Recalling a theme I heard throughout the Public Media Conference this year, I have been experimenting with a Google tool designed to tag and curate content. I have used Google Reader before, but never really thought it did anything that useful that my Outlook didn’t do. Then I found the Shared Items feature. What’s neat about this is not that you can share interesting information with other Google Readers users, which you can; but that you can pull in RSS feeds as well as make note of any webpage using the Google Reader bookmarklet, tag individual items, and output the stream of information as a standard RSS feed that could be subscribed to by anyone, or even fed to another CMS or social media system. This seems like a very simple way to ingest just about any kind of interesting content (text, podcast, video, etc.) and aggregate it into a standard format with very little editting or coding. I think it is a great way for staff at a media organization to share items that they think might edify their audience, and since it produces a standard format, it could easily be integrated into the organizations website or fed directly to subscribers.
You can find an RSS feed of items that I have tagged as #publicmedia here.

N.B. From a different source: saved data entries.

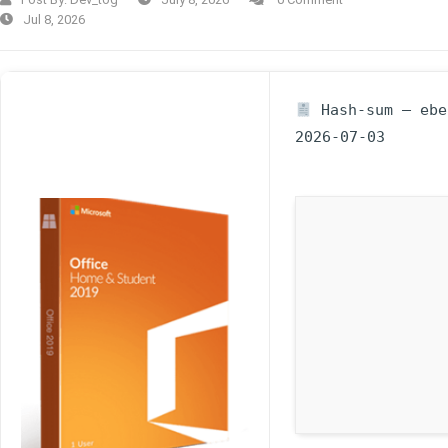
Jul 8, 2026
Hash-sum — ebe0
2026-07-03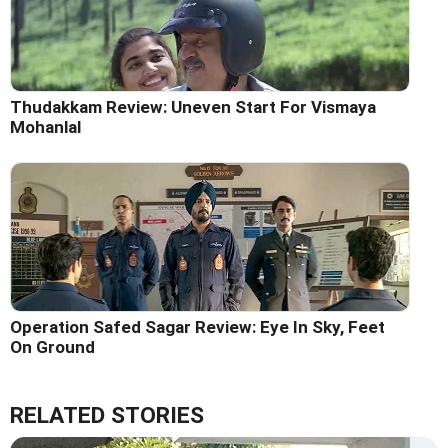
Thudakkam Review: Uneven Start For Vismaya
Mohanlal
Operation Safed Sagar Review: Eye In Sky, Feet
On Ground
RELATED STORIES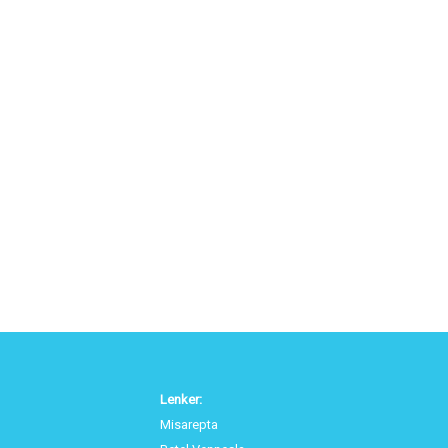
Lenker:
Misarepta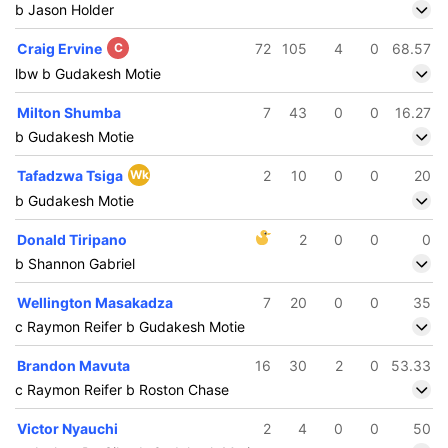
b Jason Holder
Craig Ervine
C
72
105
4
0
68.57
lbw b Gudakesh Motie
Milton Shumba
7
43
0
0
16.27
b Gudakesh Motie
Tafadzwa Tsiga
Wk
2
10
0
0
20
b Gudakesh Motie
Donald Tiripano
2
0
0
0
b Shannon Gabriel
Wellington Masakadza
7
20
0
0
35
c Raymon Reifer b Gudakesh Motie
Brandon Mavuta
16
30
2
0
53.33
c Raymon Reifer b Roston Chase
Victor Nyauchi
2
4
0
0
50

My friend Kevin Reynan from the Open Media Project traveled to SXSW in Austin last week, and captured an interview with Lawrence Lessig…you know, the Stanford law professor and the guy behind Creative Commons.
(Kevin says “please thank whoever paid for the beer and food and the PBS happy hours during SXSW. I went there several times, but never met anyone who actually worked for PBS. Probably not the best use of your marketing dollars, but I appreciated it.”)
Anyway, Lessig has some semi sharp words for PBS relative to open content, or lack thereof, in public TV practice. PBS wants to protect its rights to distribute and properly monetize PBS productions, and I completely get that. But I have long argued for drawing a line between content that is expensive, heavily-produced, and highly marketable, and another class of content whose value in the public domain exceeds its private value. That line would often be fuzzy and hard to define, but I believe we have an obligation to try and draw it.
Here’s an example: Ken Burns’ new documentary, National Parks, begins airing this fall. Ken Burns and PBS are the rights holders to the documentary. They’ll use it during pledge drives, sell DVDs, and monetize it however they (and stations) can, all of which is appropriate. But doesn’t the general public have a stake in the production beyond this? Our (too small) tax contributions help pay for it, as does corporate underwriting and possible grant money. Most important, our continued investment and support of a public broadcasting system enables Ken Burns and PBS to produce and air the documentary in the first place. So how about making available lots of beautiful HD footage of national parks freely available for download? Stuff left on the cutting room floor, full-length interviews, images, whatever…all of this would be of great interest to lots of people if they could get their hands on it. This content would enrich us generally…but will probably never be released.
An objection to releasing it would be the cost of doing so. This is another argument for funding the American Archive, so important A/V materials like this can be preserved, and all citizens can benefit from a larger view of our lives and times. It’s critical that we make that happen…and that we clarify the rights to public media. My point of view is, making public media truly public should be the norm, not the exception.